In other words, it is possible to find a cut-off level for spammer source detection in a complex e-mail system that is based on SMTP response codes alone. In this case with the over 4000 messages/week and over 25% rejected thresholds applied, almost half of the undelivered messages in the e-mail service providers outbound flows would be prevented from being sent.

For organizations that do not wish to implement automated blocking systems, the number of senders that meet this criteria (five, out of a customer base of over 100,000) is sufficiently low to validate manually.

4.3. Mailing Lists

Previous attempts to limit outbound spam have triggered on a source’s message volume.
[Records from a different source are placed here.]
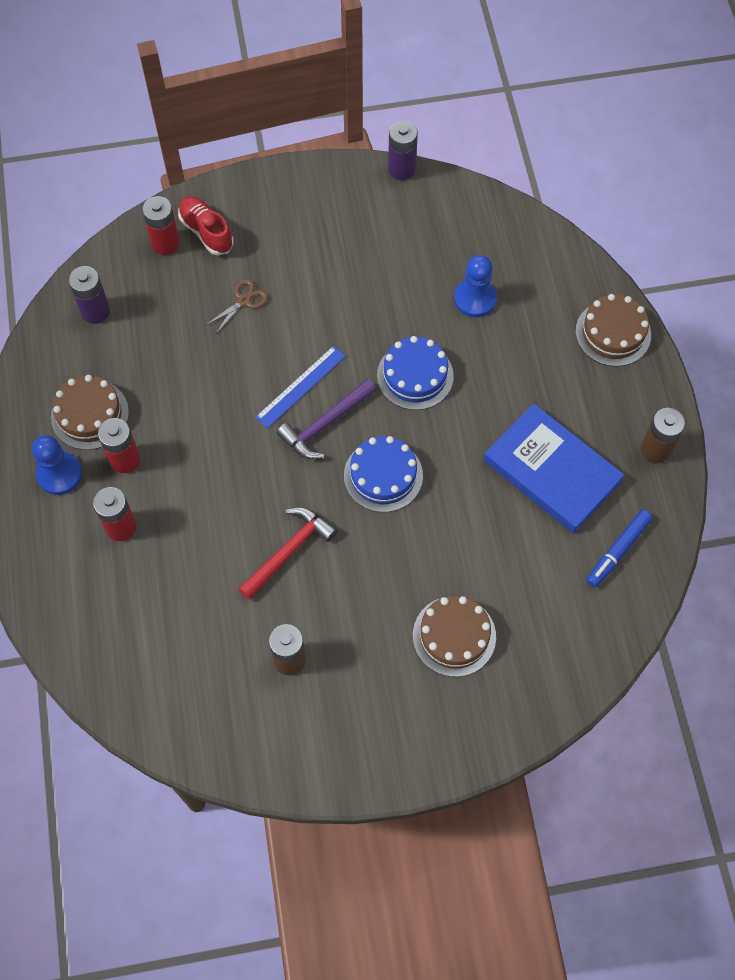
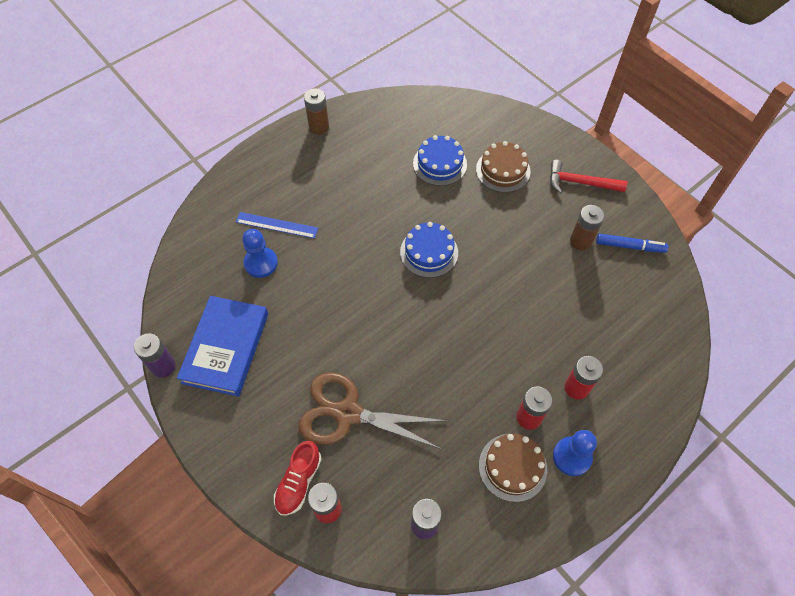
camera: 120 degrees left, 5 degrees down
brown scissors [206,279,268,333] -> brown scissors [298,372,447,449], size x2.36
red hammer [238,507,337,600] -> red hammer moved to [550,160,627,193]
blue ruler [255,346,346,428] -> blue ruler moved to [236,212,318,238]
purple hammer [277,379,376,459] -> none
blue cake [377,336,454,410] -> blue cake moved to [413,135,467,186]
blue book [484,404,624,533] -> blue book moved to [177,296,268,397]
brown cake [576,294,651,367] -> none
blue marker [587,510,653,588] -> blue marker moved to [596,234,668,253]

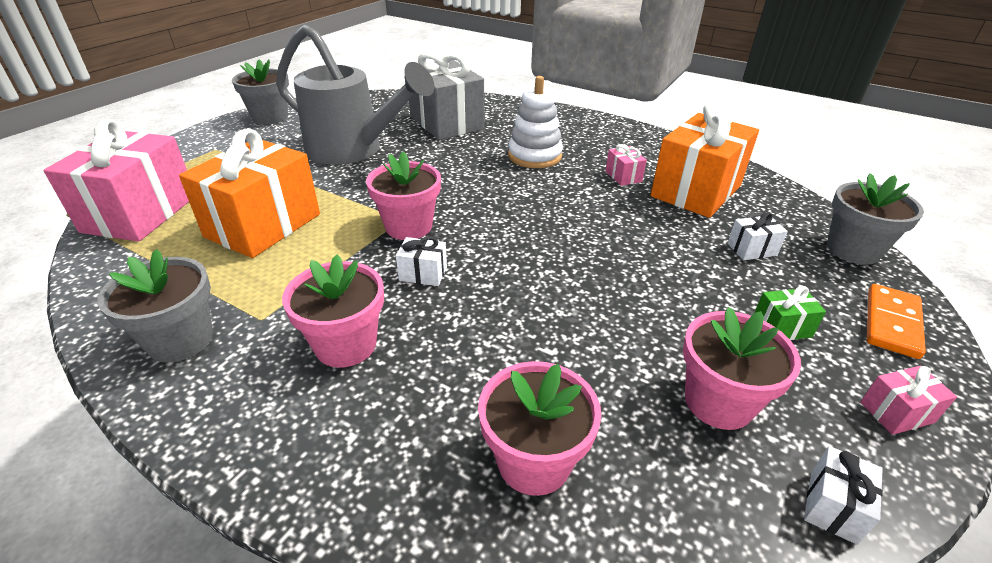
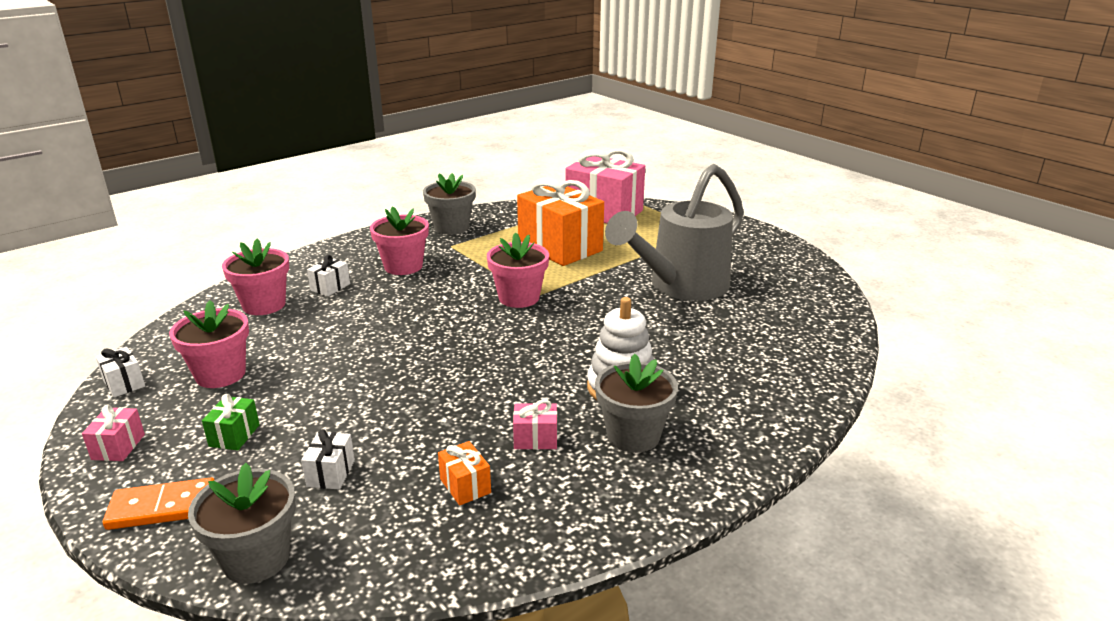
camera: 110 degrees right, 10 degrees down
grey flower pot [232,59,289,124] -> grey flower pot moved to [595,354,678,453]
white gift [396,236,447,286] -> white gift moved to [307,255,350,296]
grey gift [409,50,484,140] -> none
orange gift [650,103,759,218] -> orange gift [438,441,491,506], size x0.41
orange domino [867,284,926,359] -> orange domino turned 60 degrees counterclockwise [103,478,215,530]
The output of this work confirms that this is a poor metric to choose because it would block legitimate mailing lists while allowing a considerable volume of low volume spam to pass.

Two types of mailing list or mass mail out activity is found within the dataset used for this work. Either:

One copy of a message is sent to the e-mail system, with a large set of envelope recipients – a “rcpt to:” entry for each. This method is most efficient in conserving client bandwidth, as the body of the message need only be sent once. However it also implies that each message must be the same, limiting its use to mailing lists.
The entire message is sent once per recipient. This creates a larger volume of individual messages moving through the e-mail system, and consumes more client bandwidth. This method allows the messages to be personalized for a mailing list, or for mass mail-outs such as those generated by monthly billing runs where thousands of customers would be sent an invoice.

High volume mailing list activity belongs in the bottom right quadrant of Figure 15: many messages are sent, but very few are rejected from the recipient mailsystems. The author hypothesises that vigorous anti-spam laws have made most legitimate companies and organizations place more stringent checks on their mail-outs, whereas spammers can perform no such checks. The result remains: blocking by volume alone is not viable for the e-mail system operator as it will block considerable volumes of legitimate e-mail.